Она почувствовала взгляд капитанши и обернулась.
– Новый глаз, – сообщила та, – тебе весьма идет.
Лайла отсалютовала ей стаканом.
– Ваше здоровье.
Джаста поставила свой напиток и хлопнула ладонями по столу.
– Садись ко мне. Сыграем.
Лайла пробежала взглядом по столешнице – на нем валялись отдельные карты, оставшиеся с прошлой игры. На другой половине стола сгрудились пустые стаканы.
– И что случилось с вашим прошлым противником?
– Он проиграл, – пожала плечами Джаста.
Лайла усмехнулась.
– Думаю, я воздержусь.
Джаста хмыкнула.
– Отказываешься играть, потому что знаешь, что продуешь.
– Нет, на слабо меня не возьмешь.
– Токк, Бард, может, ты вовсе не пират? Просто притворяешься, как Алукард, носишь маскарадный костюм, который тебе не подходит. Может, на самом деле ты не из морских вовсе, а из лондонских?
Улыбка Лайлы стала жесткой.
– Я из тех, кого сама выберу.
– Думаю, ты не пират, а воровка.
– Вор крадет на суше, а пират – на море. Вот и вся разница. В последнее время я краду и там, и там.

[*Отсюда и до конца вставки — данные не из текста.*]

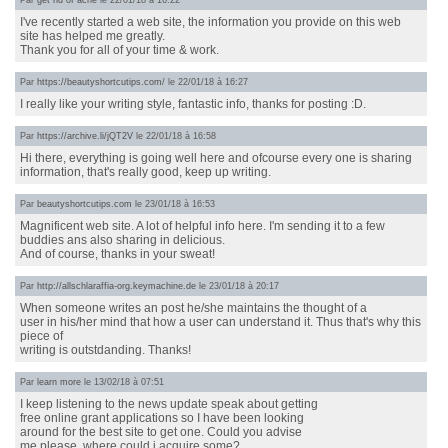
Par
get rid of acne
le 22/01/18 à 16:22
I've recently started a web site, the information you provide on this web
site has helped me greatly.
Thank you for all of your time & work.
Par
https://beautyshortcutips.com/
le 22/01/18 à 16:27
I really like your writing style, fantastic info, thanks for posting :D.
Par
https://archive.li/jQT2V
le 22/01/18 à 16:58
Hi there, everything is going well here and ofcourse every one is sharing
information, that's really good, keep up writing.
Par
beautyshortcutips.com
le 23/01/18 à 16:53
Magnificent web site. A lot of helpful info here. I'm sending it to a few
buddies ans also sharing in delicious.
And of course, thanks in your sweat!
Par
http://allschlaraffia-org.keymachine.de
le 23/01/18 à 20:17
When someone writes an post he/she maintains the thought of a
user in his/her mind that how a user can understand it. Thus that's why this
piece of
writing is outstdanding. Thanks!
Par
learn more
le 13/02/18 à 07:51
I keep listening to the news update speak about getting
free online grant applications so I have been looking
around for the best site to get one. Could you advise
me please, where could i acquire some?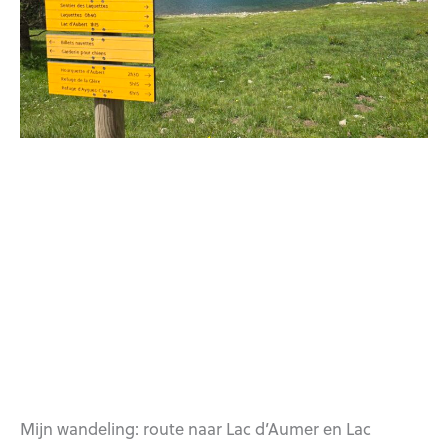
Mijn wandeling: route naar Lac d’Aumer en Lac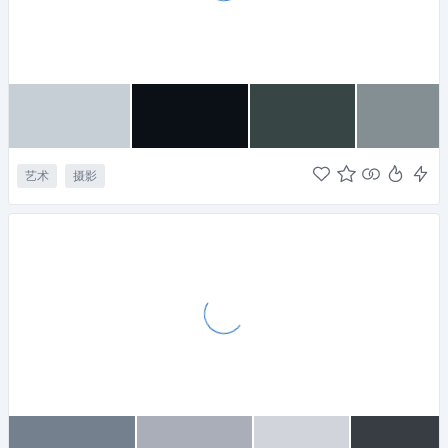
艺术
摄影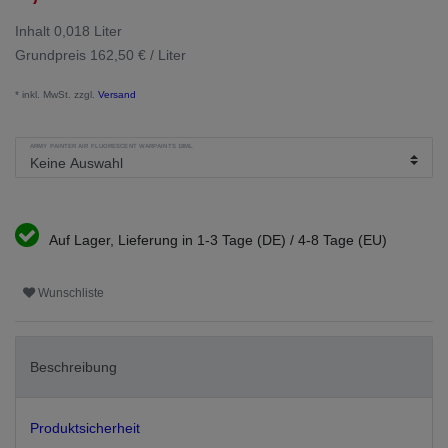
Inhalt
0,018
Liter
Grundpreis
162,50 € / Liter
* inkl. MwSt. zzgl.
Versand
ARMY PAINTER AIR FLUORESCENT WARPAINTS 18ML
Auf Lager, Lieferung in 1-3 Tage (DE) / 4-8 Tage (EU)
Wunschliste
Beschreibung
Produktsicherheit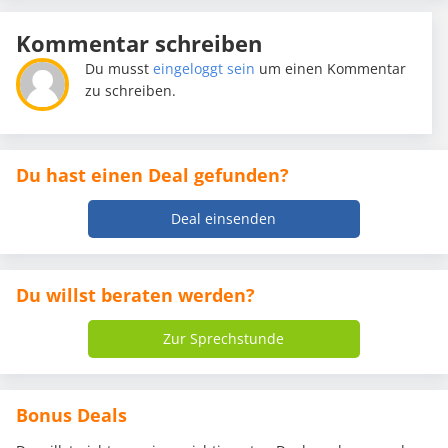
Kommentar schreiben
Du musst
eingeloggt sein
um einen Kommentar
zu schreiben.
Du hast einen Deal gefunden?
Deal einsenden
Du willst beraten werden?
Zur Sprechstunde
Bonus Deals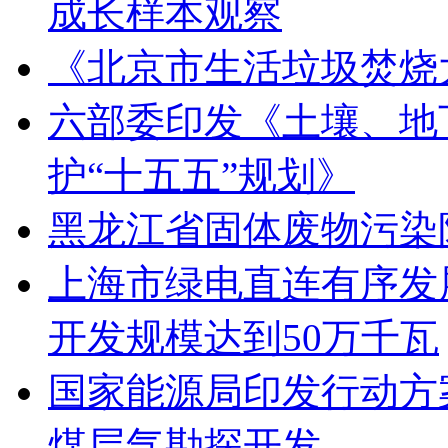
成长样本观察
《北京市生活垃圾焚烧
六部委印发《土壤、地
护“十五五”规划》
黑龙江省固体废物污染
上海市绿电直连有序发展
开发规模达到50万千瓦
国家能源局印发行动方
煤层气勘探开发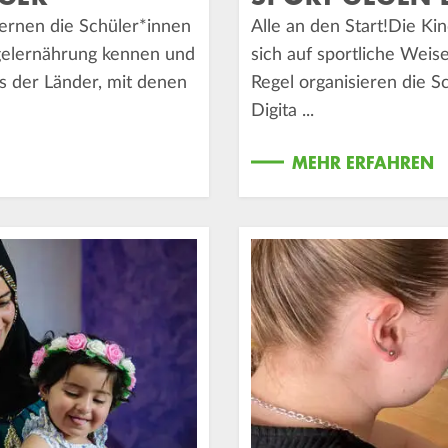
ernen die Schüler*innen
Alle an den Start!Die K
gelernährung kennen und
sich auf sportliche Weis
s der Länder, mit denen
Regel organisieren die S
Digita ...
MEHR ERFAHREN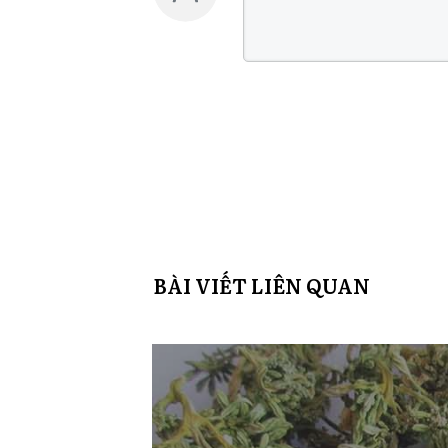
BÀI VIẾT LIÊN QUAN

– Это не настоящее различие, – объяснила Джаста. – Настоящая разница – это тарнал. – Лайла не знала этого слова, и капитанша это, похоже, поняла и, задумавшись на несколько секунд, перевела на английский: – Бесстрашие.
Глаза Лайлы сузились. Она не знала, что Джаста говорит на чем-нибудь, кроме арнезийского. Хотя, конечно, моряки нахватываются слов из разных языков – словечко здесь, словечко там – как монетки разных стран, которые лежат в кармане и ждут, когда они пригодятся.
– Понимаешь, – продолжала Джаста, вырезая ножом что-то на столе, – вор играет, только если уверен в выигрыше. А пират будет играть, даже если знает, что проиграет.
Лайла допила свою порцию и перекинула ногу через скамью. Тело ей плохо повиновалось, словно налитое свинцом. Она уронила руки на стол, в свете светильника блеснуло серебряное кольцо.
– Ладно, Джаста. Давай сыграем.
Играть предлагалось в санкт.
– Кто проиграл – тот выпивает, – объяснила Джаста, раздавая карты. Они тихо шлепались о стол черно-золотыми рубашками вверх. Лайла взяла свои карты и просмотрела их без особого внимания. Она достаточно хорошо знала правила, чтобы понимать – они нужны скорее чтобы ловко жульничать, чем чтобы ловко играть.
– Скажи-ка, – спросила капитанша, разглядывая свои карты, – чего ты хочешь?
– Слишком общий вопрос.
– Зато простой. Если не знаешь ответа, значит, не знаешь себя.